The old danger remains, but so does the doubt
Van Gerwen’s 2026 season has already carried both sides of the argument. He won the
Bahrain Darts Masters in January, beating Gian van Veen in an all-Dutch final, then later returned to the ranking-title circle in Leicester. Those are not the results of a player who has vanished from the elite picture.
At the same time, his
Premier League Darts campaign has told a different story. Van Gerwen missed Finals Night for the second year in a row, an outcome that would once have felt almost unthinkable for the seven-time Premier League champion.

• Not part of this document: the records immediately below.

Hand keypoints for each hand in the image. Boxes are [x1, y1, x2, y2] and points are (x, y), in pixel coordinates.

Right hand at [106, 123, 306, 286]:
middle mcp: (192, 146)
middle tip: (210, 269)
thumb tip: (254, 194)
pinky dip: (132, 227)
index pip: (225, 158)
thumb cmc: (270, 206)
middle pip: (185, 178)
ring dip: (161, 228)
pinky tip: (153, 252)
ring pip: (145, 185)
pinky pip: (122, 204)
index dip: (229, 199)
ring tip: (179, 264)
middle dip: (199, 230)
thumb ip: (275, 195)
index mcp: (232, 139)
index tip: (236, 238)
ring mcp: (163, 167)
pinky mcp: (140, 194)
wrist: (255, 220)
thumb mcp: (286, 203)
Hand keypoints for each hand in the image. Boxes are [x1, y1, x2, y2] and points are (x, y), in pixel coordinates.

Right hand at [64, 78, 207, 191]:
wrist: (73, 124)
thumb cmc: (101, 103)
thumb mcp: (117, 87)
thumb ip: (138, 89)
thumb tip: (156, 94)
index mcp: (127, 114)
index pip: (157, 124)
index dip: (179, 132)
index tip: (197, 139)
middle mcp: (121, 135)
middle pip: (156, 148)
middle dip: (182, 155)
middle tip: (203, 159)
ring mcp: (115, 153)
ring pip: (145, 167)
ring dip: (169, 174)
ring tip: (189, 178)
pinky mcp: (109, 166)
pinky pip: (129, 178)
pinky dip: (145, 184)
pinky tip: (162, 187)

That contrast is exactly why every strong Van Gerwen week now creates the same debate. Is it the start of a proper return, or simply another reminder that his best game still exists somewhere inside a less predictable version of himself?
Wood pointed to the problem after Van Gerwen failed to back up his
Players Championship 15 title run at the next event. “The problem is, though, that at the next event, he can't back it up. He goes out first round,” Wood said.

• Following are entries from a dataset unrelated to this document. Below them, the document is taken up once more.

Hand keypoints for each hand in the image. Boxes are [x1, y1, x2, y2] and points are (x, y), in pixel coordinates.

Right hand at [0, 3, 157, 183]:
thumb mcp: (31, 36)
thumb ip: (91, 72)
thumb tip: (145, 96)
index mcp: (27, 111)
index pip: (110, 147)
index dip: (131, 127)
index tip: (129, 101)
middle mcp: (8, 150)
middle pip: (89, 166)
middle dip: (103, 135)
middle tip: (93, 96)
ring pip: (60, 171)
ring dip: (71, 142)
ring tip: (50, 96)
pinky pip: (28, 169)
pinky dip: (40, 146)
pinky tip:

Van Gerwen can still flatten opponents. He can still dominate a day. What he has not yet shown with the same regularity is the old ability to stack those days together until the rest of the field starts to feel like it is playing for second.
Michael van Gerwen celebrates winning the 2026 Bahrain Darts Masters
Still a contender, but no longer inevitable
Gayer put that uncertainty directly to Wood. "We always tend to say, oh, he's back now. This is Michael van Gerwen. Is he really back? Is that like any sign of him coming back to his best or being a title contender again? Or is it just one single highlight that doesn't really influence the rest of the season?”
Wood’s verdict landed in the middle. Van Gerwen is not back to the force that ruled darts through his peak years, but he remains too dangerous to dismiss. “I mean, he's not back in terms of what he was in the mid-2010s,” Wood said. “But you always have to consider Michael van Gerwen as a title contender, because he can do things like he did, with a 122 average and the average throughout the day and all that. On any single given day, he can beat anyone. But doing it day after day, game after game, where he sometimes comes unstuck.”
That is the Van Gerwen question in its simplest form. Nobody doubts the ceiling. Nobody doubts the threat. The only doubt is whether the version that can still destroy elite opposition on one day can survive the full grind of another World Championship campaign.
For now, Leicester proved that Van Gerwen remains impossible to ignore. It did not prove that another world title is coming.